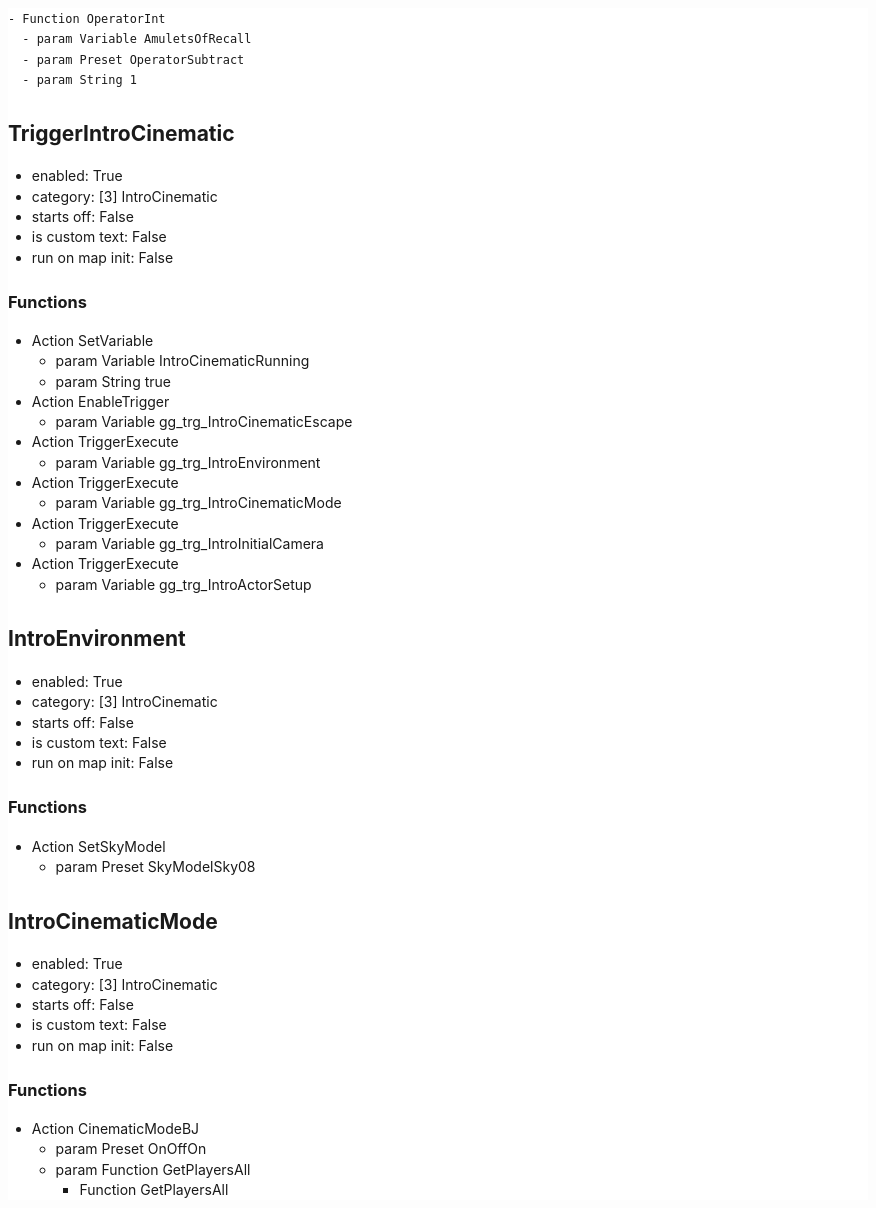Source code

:     - Function OperatorInt
      - param Variable AmuletsOfRecall
      - param Preset OperatorSubtract
      - param String 1


## TriggerIntroCinematic
- enabled: True
- category: [3] IntroCinematic
- starts off: False
- is custom text: False
- run on map init: False
```description

```
### Functions
- Action SetVariable
  - param Variable IntroCinematicRunning
  - param String true
- Action EnableTrigger
  - param Variable gg_trg_IntroCinematicEscape
- Action TriggerExecute
  - param Variable gg_trg_IntroEnvironment
- Action TriggerExecute
  - param Variable gg_trg_IntroCinematicMode
- Action TriggerExecute
  - param Variable gg_trg_IntroInitialCamera
- Action TriggerExecute
  - param Variable gg_trg_IntroActorSetup


## IntroEnvironment
- enabled: True
- category: [3] IntroCinematic
- starts off: False
- is custom text: False
- run on map init: False
```description

```
### Functions
- Action SetSkyModel
  - param Preset SkyModelSky08


## IntroCinematicMode
- enabled: True
- category: [3] IntroCinematic
- starts off: False
- is custom text: False
- run on map init: False
```description

```
### Functions
- Action CinematicModeBJ
  - param Preset OnOffOn
  - param Function GetPlayersAll
    - Function GetPlayersAll
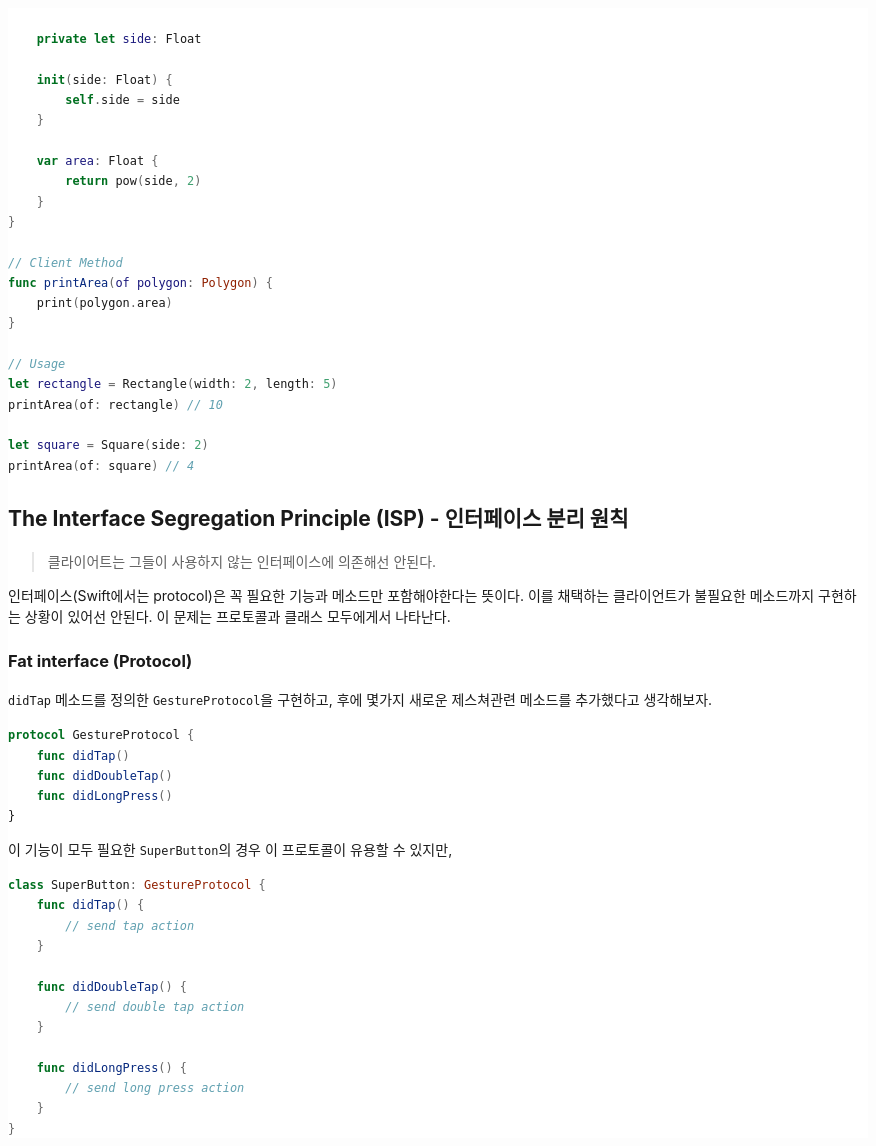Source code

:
 ```swift

    private let side: Float

    init(side: Float) {
        self.side = side
    }

    var area: Float {
        return pow(side, 2)
    }
}

// Client Method
func printArea(of polygon: Polygon) {
    print(polygon.area)
}

// Usage
let rectangle = Rectangle(width: 2, length: 5)
printArea(of: rectangle) // 10

let square = Square(side: 2)
printArea(of: square) // 4
```

## The Interface Segregation Principle (ISP) - 인터페이스 분리 원칙

> 클라이어트는 그들이 사용하지 않는 인터페이스에 의존해선 안된다.

인터페이스(Swift에서는 protocol)은 꼭 필요한 기능과 메소드만 포함해야한다는 뜻이다. 이를 채택하는 클라이언트가 불필요한 메소드까지 구현하는 상황이 있어선 안된다. 이 문제는 프로토콜과 클래스 모두에게서 나타난다.

### Fat interface (Protocol)

`didTap` 메소드를 정의한 `GestureProtocol`을 구현하고, 후에 몇가지 새로운 제스쳐관련 메소드를 추가했다고 생각해보자.

```swift
protocol GestureProtocol {
    func didTap()
    func didDoubleTap()
    func didLongPress()
}
```

이 기능이 모두 필요한 `SuperButton`의 경우 이 프로토콜이 유용할 수 있지만, 

```swift
class SuperButton: GestureProtocol {
    func didTap() {
        // send tap action
    }

    func didDoubleTap() {
        // send double tap action
    }

    func didLongPress() {
        // send long press action
    }
}
```
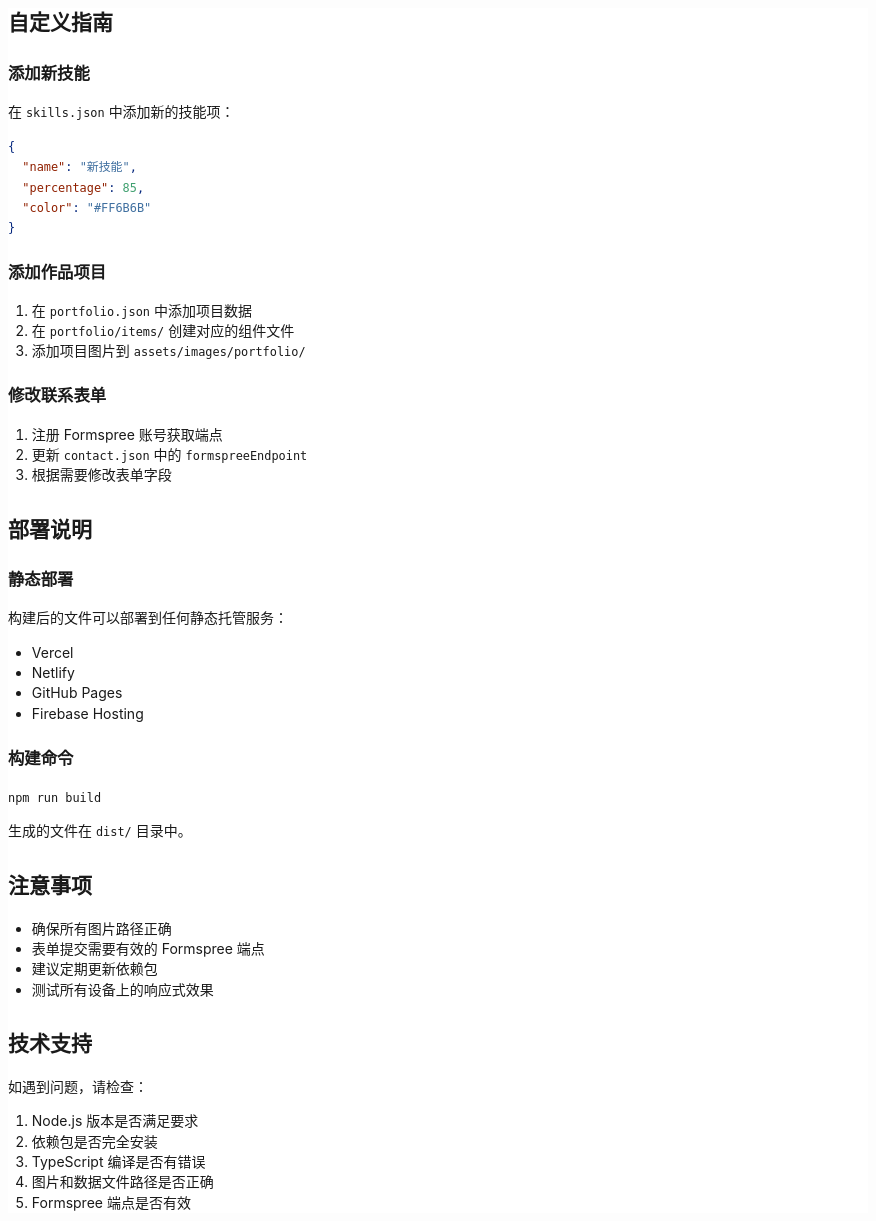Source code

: ## 自定义指南

### 添加新技能

在 `skills.json` 中添加新的技能项：

```json
{
  "name": "新技能",
  "percentage": 85,
  "color": "#FF6B6B"
}
```

### 添加作品项目

1. 在 `portfolio.json` 中添加项目数据
2. 在 `portfolio/items/` 创建对应的组件文件
3. 添加项目图片到 `assets/images/portfolio/`

### 修改联系表单

1. 注册 Formspree 账号获取端点
2. 更新 `contact.json` 中的 `formspreeEndpoint`
3. 根据需要修改表单字段

## 部署说明

### 静态部署

构建后的文件可以部署到任何静态托管服务：
- Vercel
- Netlify
- GitHub Pages
- Firebase Hosting

### 构建命令

```bash
npm run build
```

生成的文件在 `dist/` 目录中。

## 注意事项

- 确保所有图片路径正确
- 表单提交需要有效的 Formspree 端点
- 建议定期更新依赖包
- 测试所有设备上的响应式效果

## 技术支持

如遇到问题，请检查：
1. Node.js 版本是否满足要求
2. 依赖包是否完全安装
3. TypeScript 编译是否有错误
4. 图片和数据文件路径是否正确
5. Formspree 端点是否有效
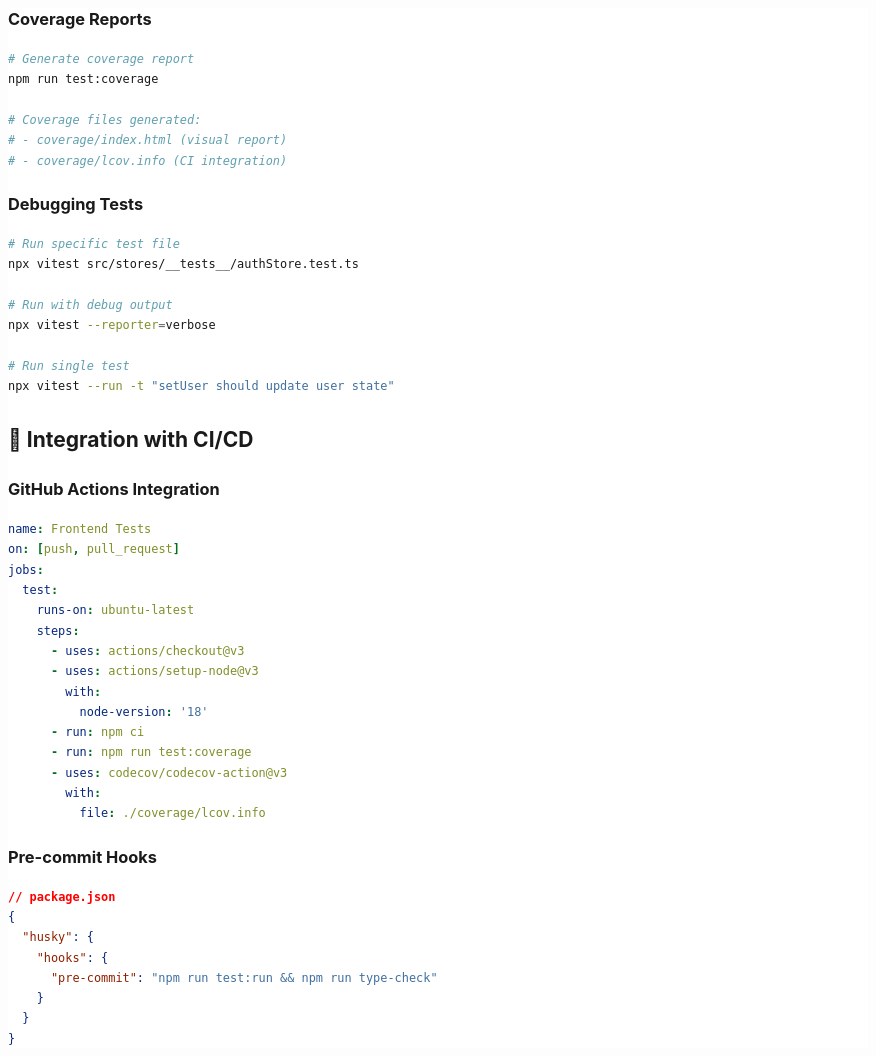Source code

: ### **Coverage Reports**
```bash
# Generate coverage report
npm run test:coverage

# Coverage files generated:
# - coverage/index.html (visual report)
# - coverage/lcov.info (CI integration)
```

### **Debugging Tests**
```bash
# Run specific test file
npx vitest src/stores/__tests__/authStore.test.ts

# Run with debug output
npx vitest --reporter=verbose

# Run single test
npx vitest --run -t "setUser should update user state"
```

## 🚀 **Integration with CI/CD**

### **GitHub Actions Integration**
```yaml
name: Frontend Tests
on: [push, pull_request]
jobs:
  test:
    runs-on: ubuntu-latest
    steps:
      - uses: actions/checkout@v3
      - uses: actions/setup-node@v3
        with:
          node-version: '18'
      - run: npm ci
      - run: npm run test:coverage
      - uses: codecov/codecov-action@v3
        with:
          file: ./coverage/lcov.info
```

### **Pre-commit Hooks**
```json
// package.json
{
  "husky": {
    "hooks": {
      "pre-commit": "npm run test:run && npm run type-check"
    }
  }
}
```
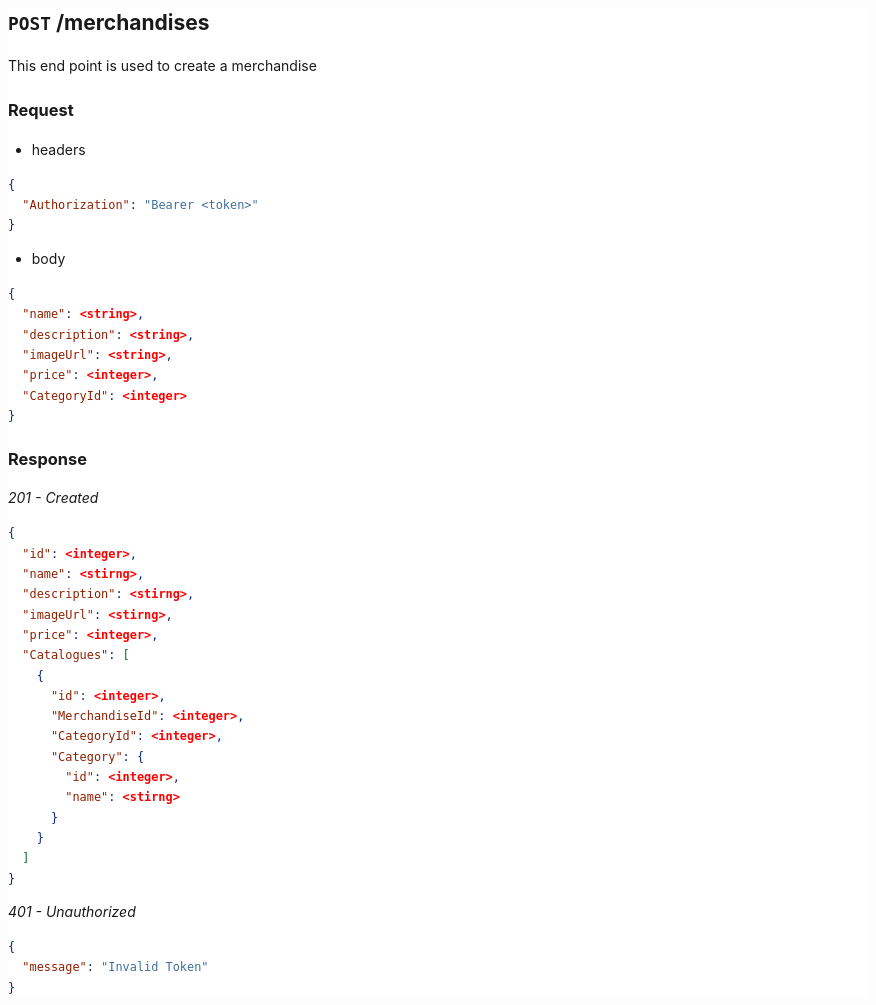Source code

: ## `POST` /merchandises

This end point is used to create a merchandise

### Request

- headers

```json
{
  "Authorization": "Bearer <token>"
}
```

- body

```json
{
  "name": <string>,
  "description": <string>,
  "imageUrl": <string>,
  "price": <integer>,
  "CategoryId": <integer>
}
```

### Response

_201 - Created_

```json
{
  "id": <integer>,
  "name": <stirng>,
  "description": <stirng>,
  "imageUrl": <stirng>,
  "price": <integer>,
  "Catalogues": [
    {
      "id": <integer>,
      "MerchandiseId": <integer>,
      "CategoryId": <integer>,
      "Category": {
        "id": <integer>,
        "name": <stirng>
      }
    }
  ]
}
```

_401 - Unauthorized_

```json
{
  "message": "Invalid Token"
}
```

» **EXERCISE REQUIREMENTS**:
Answer with a single number, the count of lines in the data that contain "didTap".

» **SOLUTION TO THIS TASK**:
3